**SHORT PROBLEM 1:** From the forum thread on database field lengths, output the passage between "So you set the" and "(MAX) field length?", inclusive.
**SHORT PROBLEM 2:** In the forum thread on database field lengths, what name is given to the practice of moving large varchar data into a secondary table?
**SHORT PROBLEM 3:** Write the next part of the forum thread on database field lengths, picking up after its final sentence.

BEGIN PROVIDED TEXT

Tek-Tips is the largest IT community on the Internet today!

Members share and learn making Tek-Tips Forums the best source of peer-reviewed technical information on the Internet!

  • Congratulations TouchToneTommy on being selected by the Tek-Tips community for having the most helpful posts in the forums last week. Way to Go!

Database Good Practice views required 5

Status
Not open for further replies.

AndyLee100

Technical User
Jun 26, 2003
174
GB
I am having a discussion with a colleague in the office here regarding text field lengths in databases.

The main discussion is regarding where to control the length of the string that you are entering into the database.

To explain further,

You have a form with a text box and you want to limit the number of characters the user can enter to 30.

So you set the max length property to 30.

But what about the field in the database? Do you as a rule set this to 30 aswell or allow 255 or even the (MAX) field length?

I argue that if you are using VarChar as a data type in your SQL database then SQL will only store the actual length of the string and not pad out the remaining spaces.

If you are using nvarchar then I agree this is a different issue.

The basis of my argument is that you control the length of the data at only one point (ie the application) and not have to worry about changing the database. However my colleague argues that you should also change the length in the database.

Points of view greatly appreciated

Cheers

Andy
 
nvarchar fields take twice the storage space as varchar because they store unicode characters. char and nchar are padded with spaces.

File I/O on any system is usually the slowest part, so it makes sense that you would want to minimize it (to improve the performance of your app).

With SQL Server, data is stored in 8k pages. If you have a really wide table (many columns with lots of data), then you may only be able to store a couple records per 8k page. With narrow tables (fewer and smallr fields) you can fit more data in to an 8k page.

So, when you are selecting data, the fewer page reads you have, the faster your data will be returned. Of course, indexes affect performance a lot. This is more crucial when dealing with table scans in your query. (If you don't know what a table scan is... take your worst performing query, load it in query analyzer, press CTRL-K and then run the query... there will be an execution plan tab at the bottom of the window).

So, what you are suggesting is to have varchar fields be 255 bytes long. If you had a dozen fields, that would take 3k to store the record and you would only be able to get 2 records per page. If you made those fields shorter, you would be able to get MANY times more records per page, and your queries will be faster.

This point is so important for performance that many developers will make multiple tables to store information if they need to store large varchar data. The secondary table would have an ID and a large varchar field (or 2). This concept is called horizontal partitioning.

Bottom line... In my opinion, field sizes should not be made arbitrarily large because it will hurt your performance.

END PROVIDED TEXT
BEGIN DATA LISTING

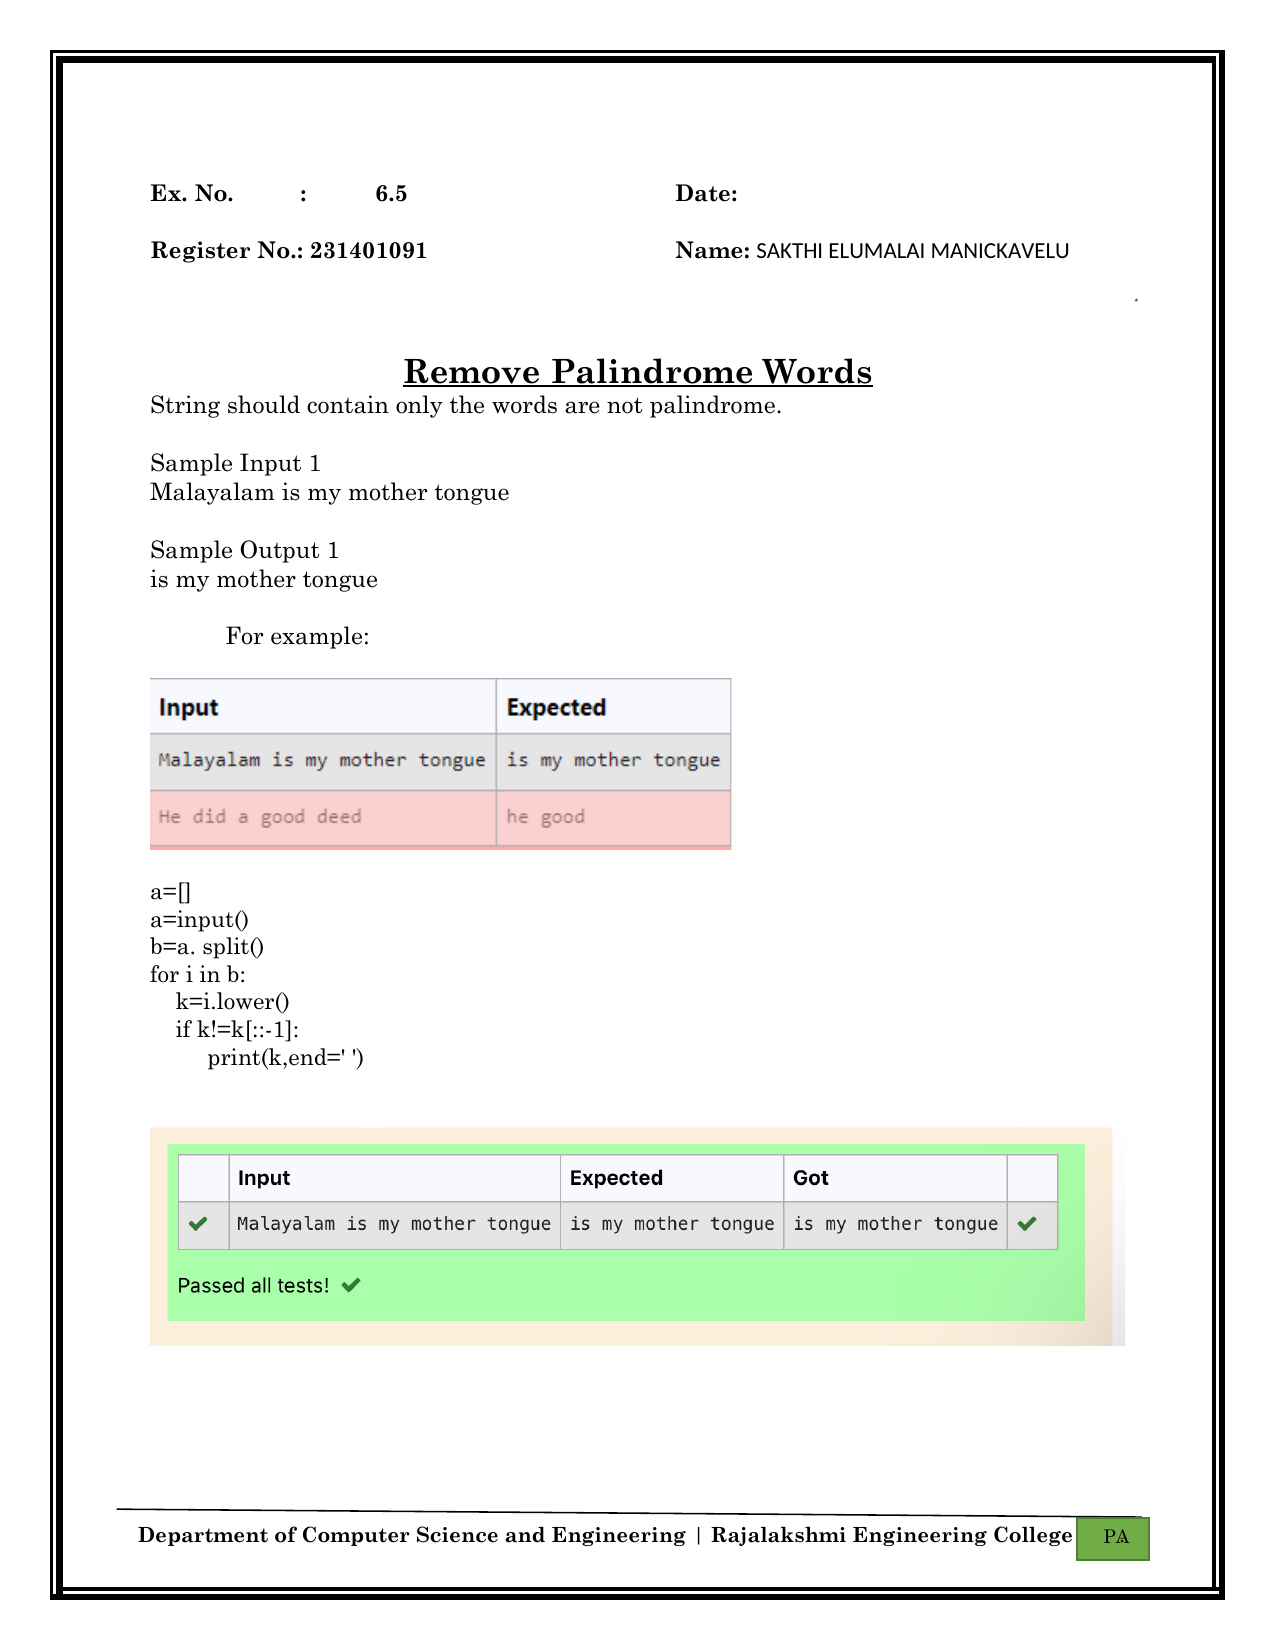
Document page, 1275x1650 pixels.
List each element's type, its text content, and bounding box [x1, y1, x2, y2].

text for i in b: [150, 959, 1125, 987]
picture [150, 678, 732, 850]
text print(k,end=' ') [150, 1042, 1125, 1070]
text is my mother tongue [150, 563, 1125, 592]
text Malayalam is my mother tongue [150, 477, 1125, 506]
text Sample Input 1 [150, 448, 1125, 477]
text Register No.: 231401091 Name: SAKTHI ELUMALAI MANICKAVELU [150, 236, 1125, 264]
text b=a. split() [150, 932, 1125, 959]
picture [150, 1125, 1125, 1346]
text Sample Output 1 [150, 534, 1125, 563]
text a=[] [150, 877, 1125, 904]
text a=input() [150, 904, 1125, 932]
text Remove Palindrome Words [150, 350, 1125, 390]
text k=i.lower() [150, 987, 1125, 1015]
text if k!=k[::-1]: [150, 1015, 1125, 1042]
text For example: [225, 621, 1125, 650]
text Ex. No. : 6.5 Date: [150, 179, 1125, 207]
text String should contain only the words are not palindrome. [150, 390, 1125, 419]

END DATA LISTING

**TASK ANSWER 1:**
So you set the max length property to 30.

But what about the field in the database? Do you as a rule set this to 30 aswell or allow 255 or even the (MAX) field length?

**TASK ANSWER 2:** Horizontal partitioning.

**TASK ANSWER 3:**
-George

Strong and bitter words indicate a weak cause. - Fortune cookie wisdom
 
I agree with George re the impacts on performance associated with selecting which text data types to use.

As to the "application" or "database" issue ...

My view is that the allowed length of a text field (regardless of the specific sub-type) is a data constraint and therefore it is more properly set and maintained at the database level.

Most RDBMS systems have mechanisms that can be used to retrieve the maximum defined lengths of fields and you can use those to set (for example) the maximum length of data in a text box. It's a bit more work but at least you are not having to maintain the same information in two different places (i.e. DB and application.)
 
gmmastros

You said,
So, what you are suggesting is to have varchar fields be 255 bytes long. If you had a dozen fields, that would take 3k to store the record.

This would only be true if the data stored in each field was up to the maximum of 255 characters.

From BOL:
The varchar data type is a variable-length data type. Values shorter than the size of the column are not right-padded to the size of the column.

Cheers

Andy
 
<This would only be true if the data stored in each field was up to the maximum of 255 characters.

I disagree entirely, Andy. First, "padding" is not the same thing as "memory allocation." It looks like you're confusing the two ideas. You appear to have the idea that memory is only allocated for characters that are actually there, and that different amounts of memory are allocated for each record depending on the record's contents. It doesn't work that way.

If a varchar(255) field had the value "BobRodes" in it, it would contain those characters and 247 null characters. A char(255) field would contain those characters and 247 spaces. Conversely, a varchar(20) with the same value would contain those characters and 12 null characters. As George says, you can get a lot more of those on an 8k page. All your quote is saying is that varchar fields do not substitute spaces into the memory locations containing null characters. It does NOT say that the field occupies less memory, and moreover such is not the case.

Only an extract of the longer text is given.